Dari sisi rock alternative ada Arctic Monkeys yang meluncurkan Tranquility Base . Semakin tahun Alex Turner membuat sound yang makin jauh dari Whatever People Say I Am. Kembalilah ke sound garage rock kasar yang kita semua suka om Alex!. Interpol juga mengeluarkan Marauder, yang saya kurang suka dan membuat kembali memutar El Pintor. Kodaline meluncurkan Politics of Living yang belum sempat saya dengar, karena benar benar rilis H-1 dari saya mengetik artikel ini. Sayangnya, dari reviewnya sepertinya semenjana, tapi ya band ini pasti tetap akan saya dengar.

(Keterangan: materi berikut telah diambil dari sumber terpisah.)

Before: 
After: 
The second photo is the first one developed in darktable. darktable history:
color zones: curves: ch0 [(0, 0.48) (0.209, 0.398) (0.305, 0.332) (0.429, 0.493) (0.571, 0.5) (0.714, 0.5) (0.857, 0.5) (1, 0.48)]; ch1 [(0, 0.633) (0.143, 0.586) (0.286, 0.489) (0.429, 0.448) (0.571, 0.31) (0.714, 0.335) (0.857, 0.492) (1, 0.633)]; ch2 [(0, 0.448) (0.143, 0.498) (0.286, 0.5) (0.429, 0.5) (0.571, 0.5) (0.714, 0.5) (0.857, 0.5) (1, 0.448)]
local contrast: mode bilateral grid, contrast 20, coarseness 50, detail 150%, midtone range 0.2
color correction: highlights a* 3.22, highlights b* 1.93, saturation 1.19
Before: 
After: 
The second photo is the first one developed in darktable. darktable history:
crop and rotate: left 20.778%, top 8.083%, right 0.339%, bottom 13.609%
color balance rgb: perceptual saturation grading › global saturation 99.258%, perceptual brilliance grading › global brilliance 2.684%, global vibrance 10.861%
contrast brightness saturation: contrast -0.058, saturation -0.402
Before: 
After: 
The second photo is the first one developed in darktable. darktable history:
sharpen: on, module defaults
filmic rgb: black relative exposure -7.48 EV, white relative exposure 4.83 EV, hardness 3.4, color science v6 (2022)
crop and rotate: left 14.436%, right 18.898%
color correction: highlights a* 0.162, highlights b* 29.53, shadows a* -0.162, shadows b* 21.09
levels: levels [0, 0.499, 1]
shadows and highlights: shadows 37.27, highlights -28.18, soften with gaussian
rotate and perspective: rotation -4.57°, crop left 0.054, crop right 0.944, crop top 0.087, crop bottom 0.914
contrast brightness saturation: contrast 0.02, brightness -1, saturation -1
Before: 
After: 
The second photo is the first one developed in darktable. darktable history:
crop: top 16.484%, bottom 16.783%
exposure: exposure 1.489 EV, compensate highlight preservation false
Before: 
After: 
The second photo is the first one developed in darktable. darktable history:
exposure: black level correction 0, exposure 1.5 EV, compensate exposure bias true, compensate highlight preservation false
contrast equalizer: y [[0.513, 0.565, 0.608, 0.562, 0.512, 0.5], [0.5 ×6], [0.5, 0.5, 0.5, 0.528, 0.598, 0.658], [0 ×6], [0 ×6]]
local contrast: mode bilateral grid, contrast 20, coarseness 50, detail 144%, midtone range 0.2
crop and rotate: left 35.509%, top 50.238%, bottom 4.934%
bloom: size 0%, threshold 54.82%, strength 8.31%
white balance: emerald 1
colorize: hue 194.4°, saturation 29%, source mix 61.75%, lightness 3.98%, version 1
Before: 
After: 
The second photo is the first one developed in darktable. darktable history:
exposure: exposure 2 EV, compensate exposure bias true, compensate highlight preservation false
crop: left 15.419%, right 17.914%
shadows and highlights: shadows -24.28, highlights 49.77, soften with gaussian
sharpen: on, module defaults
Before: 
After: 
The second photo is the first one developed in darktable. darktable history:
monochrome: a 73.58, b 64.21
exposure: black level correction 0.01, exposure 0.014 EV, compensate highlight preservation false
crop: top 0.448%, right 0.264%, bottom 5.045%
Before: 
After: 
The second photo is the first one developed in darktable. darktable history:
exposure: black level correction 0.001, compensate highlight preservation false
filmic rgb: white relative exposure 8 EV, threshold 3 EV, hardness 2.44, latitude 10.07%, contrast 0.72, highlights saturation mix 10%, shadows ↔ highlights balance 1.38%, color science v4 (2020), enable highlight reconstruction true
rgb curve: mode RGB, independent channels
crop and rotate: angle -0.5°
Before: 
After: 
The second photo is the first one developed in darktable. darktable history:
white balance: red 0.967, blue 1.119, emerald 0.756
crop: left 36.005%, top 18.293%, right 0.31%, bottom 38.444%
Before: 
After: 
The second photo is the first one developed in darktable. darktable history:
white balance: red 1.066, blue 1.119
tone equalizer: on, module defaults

Penikmat hiphop juga sangat dimanjakan tahun ini. Dalam 3 minggu pengerjaan artikel ini, iya nulis begini saja butuh waktu saya 3 weekend, sudah rilis Brockhampton dengan Iridescence, Lupe Fiasco dengan Drogas Wave, Pusha T dengan Daytona dan yang paling hangat, Lil Wayne dengan Tha Carter V. Dari semua ini, so far yang paling saya enjoy adalah Daytona. Untuk mengelabui rating di era striming banyak artis hiphop mengeluarkan album dengan jumlah lagu yang naudzubillah banyaknya. Daytona cukup pas dengan lagu lagu enak dengan durasi yang padat.
Sementara dari ranah metal, yang sedang mainstream sekali adalah Deafheaven. Ini genrenya aneh dan hipster banget sih, Black Metal Shoegaze. Coba dengarkan lagu You Without End atau video live Worthless Animal, seperti mendengarkan band instrumental Explosions In The Sky tetapi ditengah tengah terdengar rintihan iblis dengan microphone lo-fi.
Selain itu, Soulfly mengeluarkan single Ritual dan akan merilis album penuh beberapa bulan lagi. Ritual terdengar primitif, tribal dan ganas, seperti semua album awal Cavalera di era 2000an (Primitive, 3 dan Prophecy). Patut ditunggu!